Dr. Strangelove is a timeless classic. It's littered with hundreds of hilarious instances, be it a cowboy pilot riding a nuke to his death or a Nazi doctor fighting his own arm. The film is probably the funniest movie I have ever seen is one of Kubrick's many amazing films. This has everything needed to be a great comedy. It has a director who knows how to present the material. It has three actors who just kick ass at being hilarious, Peter Sellers, George C. Scott and Slim Pickens. It has backgrounds that are telling jokes while characters are telling jokes. It's the perfect comedy.
A general, Jack D. Ripper(brilliant) goes a little off his knocker and sends his planes an order of Plan R, which means they're going to nuclear war. While planes on their way to Russia the president is meeting with top men in the Pentagons War Room. They then learn if the planes make it to Russia and attack, a new weapon("Doomsday Weapon") will automatically destroy the world.

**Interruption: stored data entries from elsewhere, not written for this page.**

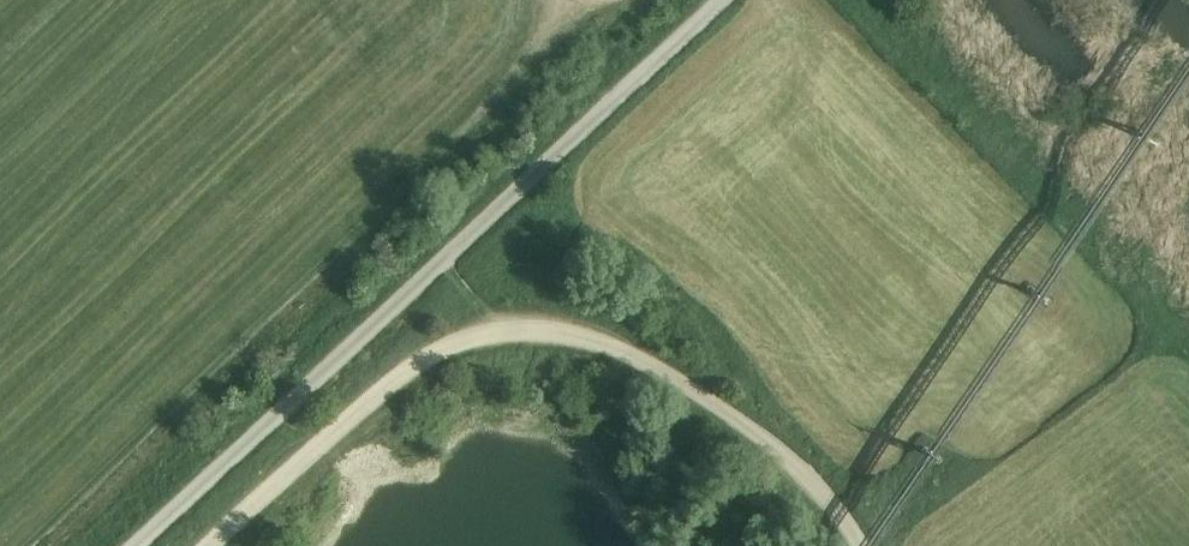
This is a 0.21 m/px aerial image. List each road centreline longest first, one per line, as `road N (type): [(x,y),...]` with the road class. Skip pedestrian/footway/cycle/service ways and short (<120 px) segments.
road 1 (track): [(208,545),(402,374),(490,336),(579,337),(717,400),(827,493),(865,545)]
road 2 (track): [(719,0),(553,163),(133,545)]

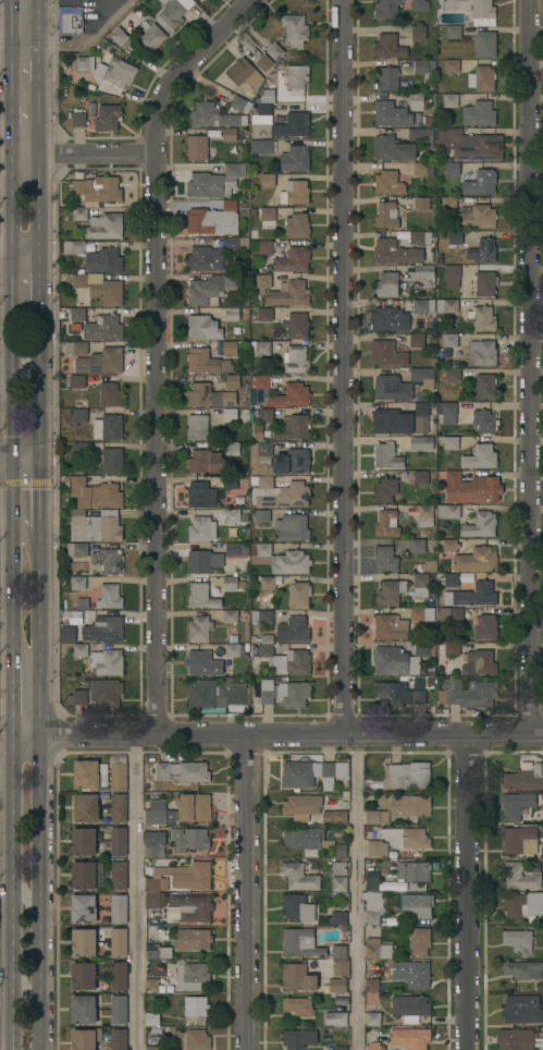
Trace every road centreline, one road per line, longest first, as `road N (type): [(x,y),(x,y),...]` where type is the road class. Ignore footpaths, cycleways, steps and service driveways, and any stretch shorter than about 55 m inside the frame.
road 1 (residential): [(163,735),(149,154),(176,84),(254,0)]
road 2 (residential): [(536,735),(531,0)]
road 3 (residential): [(344,735),(342,0)]
road 4 (residential): [(542,735),(13,735)]
road 5 (secondary): [(41,1049),(41,550)]
road 6 (secondary): [(12,147),(14,645)]
road 7 (secondary): [(41,460),(40,0)]
road 8 (secondary): [(13,735),(12,1049)]
road 9 (residential): [(471,1049),(472,735)]
road 10 (residential): [(245,735),(245,1049)]
road 11 (secondary): [(12,0),(12,147)]
road 12 (residential): [(149,154),(12,147)]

Dr. Strangelove: Of course, the whole point of a Doomsday Machine is lost, if you keep it a secret! Why didn't you tell the world, EH?
Ambassador de Sadesky: It was to be announced at the Party Congress on Monday. As you know, the Premier loves surprises.

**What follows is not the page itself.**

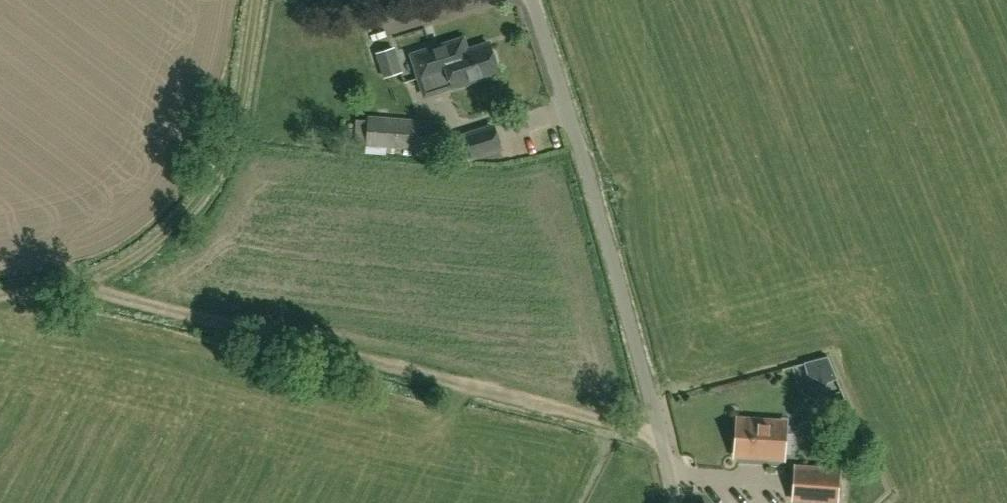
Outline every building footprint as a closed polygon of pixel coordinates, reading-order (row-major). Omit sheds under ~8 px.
[(489,44),(466,51),(463,39),(412,55),(425,96),(498,73),(489,44)] [(382,75),(402,69),(395,45),(375,51),(382,75)] [(441,122),(368,116),(366,144),(439,150),(441,122)] [(492,126),(460,136),(467,159),(500,149),(492,126)] [(828,356),(804,362),(807,374),(825,383),(837,378),(828,356)] [(738,418),(735,455),(783,458),(785,422),(738,418)] [(841,468),(794,464),(791,502),(801,502),(838,502),(841,468)]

The greatest thing about Dr. Strangelove is how smart and stupid it is at the same time. Most comedies that attempt to do something even close to what Kubrick was here, will just come off as stupid. Kubrick is as sharp as he ever was and would be here. There just aren't that many comedic masterpieces out there. Most of the comedies I love, I wouldn't call great films or masterpieces, but this is an exception; it is a masterpiece, from a director who seemed to only be able to make masterpieces.
There's nothing not like here. If you don't laugh, there's probably something wrong with you. My peers whom I saw this with give me little hope in our generation(I'm a senior in high school). It's probably all the over the top dialogue we hear now in movies like Step Brothers and The Hangover. Hopefully there are still teenagers out there who can appreciate the genius of this film.
I feel I need to go more in depth about just how good Sellers and Scott are in this movie. My two favorite comedic performances are theirs in this movie. Every time they want to make us laugh, they succeed. They don't have to say anything at times and they are still hilarious. Scott's facial expressions while the president is on the phone was laugh out loud funny and facial expressions rarely make me laugh. Sellers doesn't play one comedic performance to perfection but three. He fights his arm from saluting Hitler and has crazy good voices for each character, along with perfect timing in scenes where he is on the phone.
Dr. Strangelove is one of those movies that you will remember everything about, which is a good sign of a perfect film. It's a movie that doesn't have a throwaway scene or even a throwaway line. It is essential viewing. You shouldn't do anything before you see this movie. Go get it. Now.
President Merkin Muffley: Gentlemen, you can't fight in here! This is the War Room.